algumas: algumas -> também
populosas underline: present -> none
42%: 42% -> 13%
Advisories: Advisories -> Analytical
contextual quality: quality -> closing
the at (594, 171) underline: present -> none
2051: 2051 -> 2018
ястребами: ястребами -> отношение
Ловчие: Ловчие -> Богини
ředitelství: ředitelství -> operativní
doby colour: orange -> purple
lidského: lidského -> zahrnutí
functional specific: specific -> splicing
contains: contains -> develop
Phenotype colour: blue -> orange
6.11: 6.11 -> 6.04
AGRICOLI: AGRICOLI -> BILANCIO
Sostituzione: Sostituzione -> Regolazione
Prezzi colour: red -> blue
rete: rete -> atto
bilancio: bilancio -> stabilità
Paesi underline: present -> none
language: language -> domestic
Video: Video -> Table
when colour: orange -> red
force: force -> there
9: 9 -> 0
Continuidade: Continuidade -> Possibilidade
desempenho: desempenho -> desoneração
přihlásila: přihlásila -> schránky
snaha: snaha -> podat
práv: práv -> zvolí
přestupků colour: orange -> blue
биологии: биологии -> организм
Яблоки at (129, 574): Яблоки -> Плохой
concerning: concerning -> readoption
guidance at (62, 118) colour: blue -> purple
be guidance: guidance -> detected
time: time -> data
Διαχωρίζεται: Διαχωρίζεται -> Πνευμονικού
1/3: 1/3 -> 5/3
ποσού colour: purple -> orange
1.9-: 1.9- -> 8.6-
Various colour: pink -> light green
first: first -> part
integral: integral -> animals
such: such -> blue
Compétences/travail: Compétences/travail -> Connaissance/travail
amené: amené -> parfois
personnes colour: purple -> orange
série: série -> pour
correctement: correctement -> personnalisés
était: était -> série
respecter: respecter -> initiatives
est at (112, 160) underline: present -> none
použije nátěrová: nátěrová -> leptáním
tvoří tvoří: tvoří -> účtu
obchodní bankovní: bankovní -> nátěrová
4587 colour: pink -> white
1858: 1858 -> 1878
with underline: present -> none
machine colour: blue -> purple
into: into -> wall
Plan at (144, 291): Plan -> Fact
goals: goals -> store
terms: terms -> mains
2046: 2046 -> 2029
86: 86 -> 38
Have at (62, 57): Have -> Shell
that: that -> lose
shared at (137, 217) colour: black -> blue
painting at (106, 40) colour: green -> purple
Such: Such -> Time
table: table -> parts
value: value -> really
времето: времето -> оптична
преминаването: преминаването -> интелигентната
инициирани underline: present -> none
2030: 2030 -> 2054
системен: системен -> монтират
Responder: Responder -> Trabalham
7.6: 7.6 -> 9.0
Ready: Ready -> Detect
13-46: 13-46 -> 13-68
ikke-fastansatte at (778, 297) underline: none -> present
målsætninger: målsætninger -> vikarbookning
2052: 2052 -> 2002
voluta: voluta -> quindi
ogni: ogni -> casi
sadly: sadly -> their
==========
Copy every line from all the entries above word for word, in the same order.

*EXERCISE ANSWER:*
algumas: algumas -> também
populosas underline: present -> none
42%: 42% -> 13%
Advisories: Advisories -> Analytical
contextual quality: quality -> closing
the at (594, 171) underline: present -> none
2051: 2051 -> 2018
ястребами: ястребами -> отношение
Ловчие: Ловчие -> Богини
ředitelství: ředitelství -> operativní
doby colour: orange -> purple
lidského: lidského -> zahrnutí
functional specific: specific -> splicing
contains: contains -> develop
Phenotype colour: blue -> orange
6.11: 6.11 -> 6.04
AGRICOLI: AGRICOLI -> BILANCIO
Sostituzione: Sostituzione -> Regolazione
Prezzi colour: red -> blue
rete: rete -> atto
bilancio: bilancio -> stabilità
Paesi underline: present -> none
language: language -> domestic
Video: Video -> Table
when colour: orange -> red
force: force -> there
9: 9 -> 0
Continuidade: Continuidade -> Possibilidade
desempenho: desempenho -> desoneração
přihlásila: přihlásila -> schránky
snaha: snaha -> podat
práv: práv -> zvolí
přestupků colour: orange -> blue
биологии: биологии -> организм
Яблоки at (129, 574): Яблоки -> Плохой
concerning: concerning -> readoption
guidance at (62, 118) colour: blue -> purple
be guidance: guidance -> detected
time: time -> data
Διαχωρίζεται: Διαχωρίζεται -> Πνευμονικού
1/3: 1/3 -> 5/3
ποσού colour: purple -> orange
1.9-: 1.9- -> 8.6-
Various colour: pink -> light green
first: first -> part
integral: integral -> animals
such: such -> blue
Compétences/travail: Compétences/travail -> Connaissance/travail
amené: amené -> parfois
personnes colour: purple -> orange
série: série -> pour
correctement: correctement -> personnalisés
était: était -> série
respecter: respecter -> initiatives
est at (112, 160) underline: present -> none
použije nátěrová: nátěrová -> leptáním
tvoří tvoří: tvoří -> účtu
obchodní bankovní: bankovní -> nátěrová
4587 colour: pink -> white
1858: 1858 -> 1878
with underline: present -> none
machine colour: blue -> purple
into: into -> wall
Plan at (144, 291): Plan -> Fact
goals: goals -> store
terms: terms -> mains
2046: 2046 -> 2029
86: 86 -> 38
Have at (62, 57): Have -> Shell
that: that -> lose
shared at (137, 217) colour: black -> blue
painting at (106, 40) colour: green -> purple
Such: Such -> Time
table: table -> parts
value: value -> really
времето: времето -> оптична
преминаването: преминаването -> интелигентната
инициирани underline: present -> none
2030: 2030 -> 2054
системен: системен -> монтират
Responder: Responder -> Trabalham
7.6: 7.6 -> 9.0
Ready: Ready -> Detect
13-46: 13-46 -> 13-68
ikke-fastansatte at (778, 297) underline: none -> present
målsætninger: målsætninger -> vikarbookning
2052: 2052 -> 2002
voluta: voluta -> quindi
ogni: ogni -> casi
sadly: sadly -> their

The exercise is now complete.